I was pretty sure I was going to be in the retarded group, since I drink black coffee, enjoy Cynar and Campari and have a deep and passionate love for nearly all the bitter green vegetables. But as a handful of people go into near convulsions at the bitterness on their tongues, I realize I’m nothing special. Not a non-taster, not a super-taster. At no point, did I feel the need to plunge my tongue into the nearest toilet to remove the taste. I’m just a regular taster.

But why this obsessive need to identify myself as something other than a regular taster? It’s just science, after all, I was born with a certain number of taste buds and I’ll die with them (well, most of them, anyway). I guess it’s always hard coming to grips with the cold hard truth that we’re not so special and unique as our parents and kindergarten teachers led us to believe.

In the end, we lumpen proletariat tasters should comfort ourselves with the thought that it’s good to be normal. As O’Neil points out, being a super-taster or a non-taster puts you out of whack with the rest of the populace. You’re liable to make drinks too bitter or too sour for other people’s tastes.

It’s at this point that culture makes a comeback. Somebody in the audience asks the question I’ve been dying to (if I could only get that bitter taste out of my mouth), namely: "What about culture?"

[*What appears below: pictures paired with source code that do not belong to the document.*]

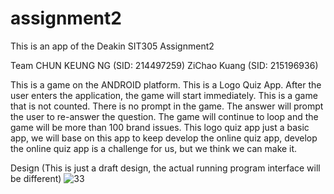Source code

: # assignment2

This is an app of the Deakin SIT305 Assignment2

Team
CHUN KEUNG NG (SID: 214497259)
ZiChao Kuang (SID: 215196936)

This is a game on the ANDROID platform. This is a Logo Quiz App. After the user enters the application, the game will start immediately. This is a game that is not counted. There is no prompt in the game. The answer will prompt the user to re-answer the question. The game will continue to loop and the game will be more than 100 brand issues. This logo quiz app just a basic app, we will base on this app to keep develop the online quiz app, develop the online quiz app is a challenge for us, but we think we can make it.

Design
(This is just a draft design, the actual running program interface will be different)
![33](https://user-images.githubusercontent.com/39719506/55706503-b5630a00-5a24-11e9-8534-7772870dd8f0.jpg)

O’Neil immediately concedes that culture plays a major role, along with a host of other factors like social mores and mood. He is making, in fact, a far less deterministic case for our tastebuds than I have heard in the past. This, I suppose, is a good thing, since it answers some nagging questions I’ve had, like: "If it’s all so pre-determined, how come some regions (America, for one) are full of people with sweeter palates?" Or: "How come some countries (like America, for one) have such high sugar consumption?"

On the other hand, though, all these mitigating social factors are giving me doubts. If science isn’t giving us all our cocktail answers, then why is it dominating this conference and, indeed, the entire cocktail field at present? Why the obsession with science? Why is everyone here dressed like Bill Nye the science guy?

Not that there’s anything wrong with that.

I mean, a little more understanding of the basics can’t hurt. In fact, it’s sure to help. But in the rush to adopt the science of the cocktail, let’s not forget that the science of wine is at least partially responsible for the destruction of terroir. And science in food is at least partially responsible for having destroyed, well, taste.

You see, I read my Mary Shelley in school. And speaking of reading, we shouldn’t lose sight of the fact that cocktails are also about stories. Like the ones about how Hemingway drank that (and this, and that, and just about everything else) and what Dylan Thomas was drinking right before he died and whether or not the Margarita was really invented for Rita Hayworth. Because that stuff is worthwhile, too.

So, my advice to all the budding bartenders languishing away in high school wondering whether or not to drop science is this: Play it safe. Stick with the chemistry class as long as you possibly can. But don’t neglect the arts, either. A really well-rounded cocktail person has both.